I recently completed reading a biographical novel called Rosanna of the Amish by Joseph W. Yoder (the 1995 Herald Press centennial edition). In it, Rosanna’s adoptive mother Elizabeth comes to live with her new husband, Bishop Shem, and takes note of conditions at his house: “Here windows needed washing, floors needed scrubbing, the tinware was unpolished, the stove had lost its luster, and there were no flowers in the house or in the yard.” (This story took place in the 1800’s.) From this, I gather that to Elizabeth, cleanliness and flowers made a house a home.

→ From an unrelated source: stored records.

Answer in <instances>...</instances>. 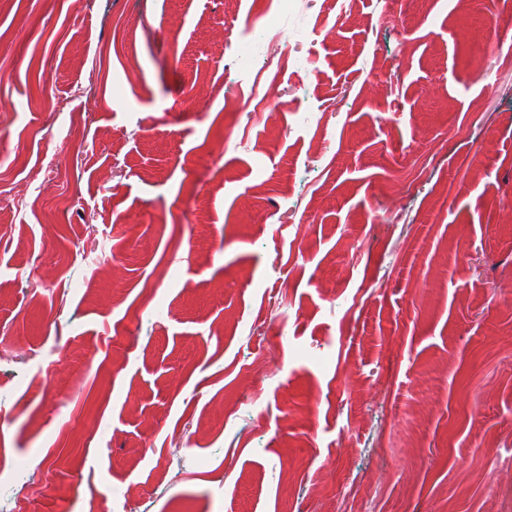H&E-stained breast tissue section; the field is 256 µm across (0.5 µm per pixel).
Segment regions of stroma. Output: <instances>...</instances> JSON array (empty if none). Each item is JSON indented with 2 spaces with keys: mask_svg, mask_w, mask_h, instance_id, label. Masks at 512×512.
I'll return each mask as SVG.
<instances>
[{
  "mask_svg": "<svg viewBox=\"0 0 512 512\" xmlns=\"http://www.w3.org/2000/svg\"><path fill=\"white\" fill-rule=\"evenodd\" d=\"M252 2L0 0V512H512V11Z\"/></svg>",
  "mask_w": 512,
  "mask_h": 512,
  "instance_id": "stroma-1",
  "label": "stroma"
}]
</instances>
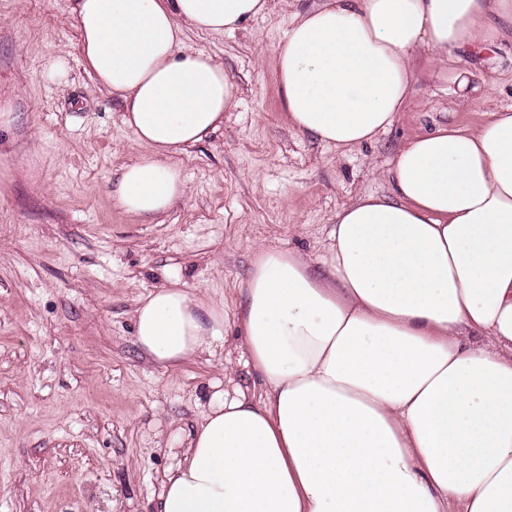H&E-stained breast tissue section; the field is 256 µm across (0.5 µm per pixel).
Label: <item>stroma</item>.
<instances>
[{
	"label": "stroma",
	"mask_w": 512,
	"mask_h": 512,
	"mask_svg": "<svg viewBox=\"0 0 512 512\" xmlns=\"http://www.w3.org/2000/svg\"><path fill=\"white\" fill-rule=\"evenodd\" d=\"M314 2L268 0L234 31L187 32V48L223 64L238 103L177 157L187 194L147 223L112 202L118 172L146 149L87 72L71 0H0V95L23 115L0 132L14 173L0 190V512H158L176 462L170 425H194L210 383L252 378L231 343L221 362H151L135 344L136 300L176 275L232 301L258 245L317 252L342 207L387 192L404 140L512 105L509 42L460 53L463 90L420 64L408 108L349 152L295 132L272 51Z\"/></svg>",
	"instance_id": "1"
}]
</instances>
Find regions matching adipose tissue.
<instances>
[{
  "mask_svg": "<svg viewBox=\"0 0 512 512\" xmlns=\"http://www.w3.org/2000/svg\"><path fill=\"white\" fill-rule=\"evenodd\" d=\"M267 6L76 0L86 68L147 149L112 193L126 214L181 201L176 156L236 105L185 33ZM510 34L512 0H317L274 48L279 102L290 128L348 151L406 110L418 61ZM385 176L317 253L257 247L233 313L177 277L137 300L150 361L218 360L233 333L260 385L214 390L168 434L159 512H512V108L410 137Z\"/></svg>",
  "mask_w": 512,
  "mask_h": 512,
  "instance_id": "ef3b65f1",
  "label": "adipose tissue"
}]
</instances>
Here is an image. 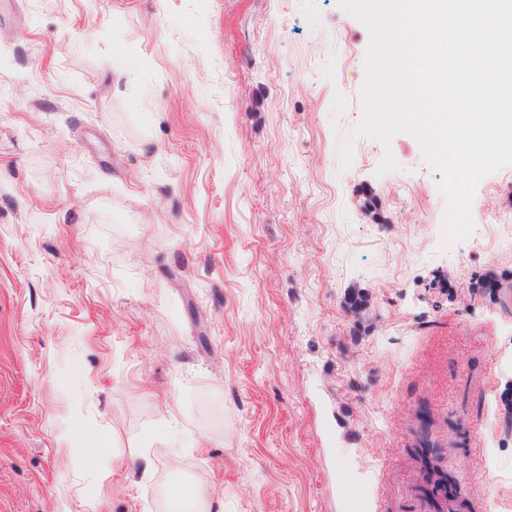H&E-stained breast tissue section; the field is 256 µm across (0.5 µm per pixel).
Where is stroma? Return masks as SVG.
I'll list each match as a JSON object with an SVG mask.
<instances>
[{
  "mask_svg": "<svg viewBox=\"0 0 512 512\" xmlns=\"http://www.w3.org/2000/svg\"><path fill=\"white\" fill-rule=\"evenodd\" d=\"M369 40L336 0H11L0 512L198 478L209 512H384L428 457L512 512V227L441 251L410 134L341 169Z\"/></svg>",
  "mask_w": 512,
  "mask_h": 512,
  "instance_id": "35a3bbf8",
  "label": "stroma"
}]
</instances>
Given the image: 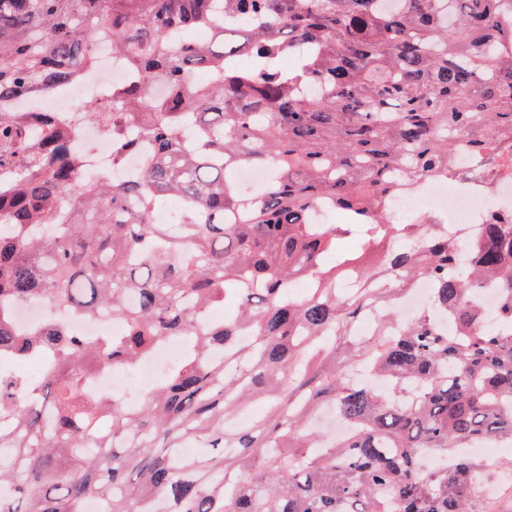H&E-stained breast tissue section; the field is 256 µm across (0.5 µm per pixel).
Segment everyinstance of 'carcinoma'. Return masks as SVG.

I was with a couple of friends, Kate and Mary, today and I asked them what five things they would choose to make an empty house homey. Aside from family, of course, Kate immediately said she would want books in her home. Mary said that she would want family photos on the walls and some sort of warmth, such as a wood-burning stove. Oh, and Kate said she would want a big table and chairs so that everyone could eat together. So, there are five things that make a house a home!

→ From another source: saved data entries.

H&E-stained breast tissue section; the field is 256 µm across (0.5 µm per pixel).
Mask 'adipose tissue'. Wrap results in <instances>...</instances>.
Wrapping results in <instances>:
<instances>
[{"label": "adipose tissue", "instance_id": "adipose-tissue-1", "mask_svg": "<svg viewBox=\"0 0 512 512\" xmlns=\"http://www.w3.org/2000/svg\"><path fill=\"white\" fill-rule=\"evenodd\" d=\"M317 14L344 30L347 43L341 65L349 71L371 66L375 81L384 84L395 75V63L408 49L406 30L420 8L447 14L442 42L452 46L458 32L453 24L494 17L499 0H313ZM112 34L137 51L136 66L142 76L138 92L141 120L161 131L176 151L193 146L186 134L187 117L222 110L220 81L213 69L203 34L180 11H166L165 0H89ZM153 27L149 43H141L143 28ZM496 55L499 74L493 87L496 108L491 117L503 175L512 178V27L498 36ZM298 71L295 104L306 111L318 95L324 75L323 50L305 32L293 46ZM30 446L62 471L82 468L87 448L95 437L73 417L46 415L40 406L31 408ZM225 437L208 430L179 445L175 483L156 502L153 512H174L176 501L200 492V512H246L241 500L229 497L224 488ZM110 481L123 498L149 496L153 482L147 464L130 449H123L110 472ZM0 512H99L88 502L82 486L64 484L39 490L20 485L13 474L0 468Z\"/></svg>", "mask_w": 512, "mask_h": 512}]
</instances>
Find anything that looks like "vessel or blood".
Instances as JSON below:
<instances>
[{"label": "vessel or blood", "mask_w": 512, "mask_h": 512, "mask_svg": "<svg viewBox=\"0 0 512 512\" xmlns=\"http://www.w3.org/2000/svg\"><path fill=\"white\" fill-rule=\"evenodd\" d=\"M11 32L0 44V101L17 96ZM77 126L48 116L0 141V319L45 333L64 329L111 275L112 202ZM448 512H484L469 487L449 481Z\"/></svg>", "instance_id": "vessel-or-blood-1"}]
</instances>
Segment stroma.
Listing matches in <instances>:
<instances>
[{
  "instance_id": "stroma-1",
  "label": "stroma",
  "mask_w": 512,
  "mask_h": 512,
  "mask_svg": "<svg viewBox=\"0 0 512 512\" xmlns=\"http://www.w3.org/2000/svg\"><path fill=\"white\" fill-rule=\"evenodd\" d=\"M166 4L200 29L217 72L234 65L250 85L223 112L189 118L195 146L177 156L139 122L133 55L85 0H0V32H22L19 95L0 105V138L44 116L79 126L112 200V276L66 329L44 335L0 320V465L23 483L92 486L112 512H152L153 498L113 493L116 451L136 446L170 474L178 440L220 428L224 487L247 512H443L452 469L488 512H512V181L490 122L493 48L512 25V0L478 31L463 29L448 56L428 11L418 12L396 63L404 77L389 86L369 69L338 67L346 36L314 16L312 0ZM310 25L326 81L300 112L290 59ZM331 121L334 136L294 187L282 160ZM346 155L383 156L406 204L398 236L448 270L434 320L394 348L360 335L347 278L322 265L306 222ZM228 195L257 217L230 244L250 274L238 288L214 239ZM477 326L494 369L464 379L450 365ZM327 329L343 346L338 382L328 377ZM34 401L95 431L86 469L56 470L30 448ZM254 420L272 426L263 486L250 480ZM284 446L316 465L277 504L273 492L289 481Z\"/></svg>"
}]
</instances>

I wasn’t raised with pets but when my son was little, I let him get a beta fish. What I took note of, when we got that little fish in its bowl, was that when I came home to our apartment, I felt that it was more homey having something alive there. Perhaps, for many, having pets at home is part of the equation.
The writer Alexandra Stoddard speaks of what she called “grace notes” in her books. These were her special touches that lent her home a more aesthetically pleasing aire. An example might be wrapping a bundle of personal letters with a pretty ribbon and placing them in a basket on your desk. Certainly, such small but charming touches would not be found in a sterile house.
I also had a friend who once shooed away my apologies for a “messy” home by telling me about her childhood in a very sterile house. She said that she was always so thrilled to visit in her little friend’s home where there were always lots of projects and activities going on. Homeschoolers, take note! All that creating and learning makes for a dynamic and lively environment. Maybe it would actually be a good thing to leave out the knitting and the marked-up maps and the shell collection and the injured bird in its temporary rustic wire cage. Home: where is found things to fascinate over and take interest in.
And, here is a final thought: Homes in which there is evidence of the human touch are more inviting than homes in which everything you see is simply mass-produced. There is a real difference. For example, a homemade quilt verses a store-bought bedspread or a handmade pottery plate verses a plastic plate from Target. The eyes pick up on these kind of things and the brain computes them as either “home” or “house.” Likewise with the God-touched. For example, having plants and flowers in the home makes for a more pleasant environment for all.
And as John Denver sang, “Sometimes this old farm feels like a long lost friend / Yes, ‘n, hey it’s good to be back home again.”
What are your top five home-making touches for your own “Home Sweet Home?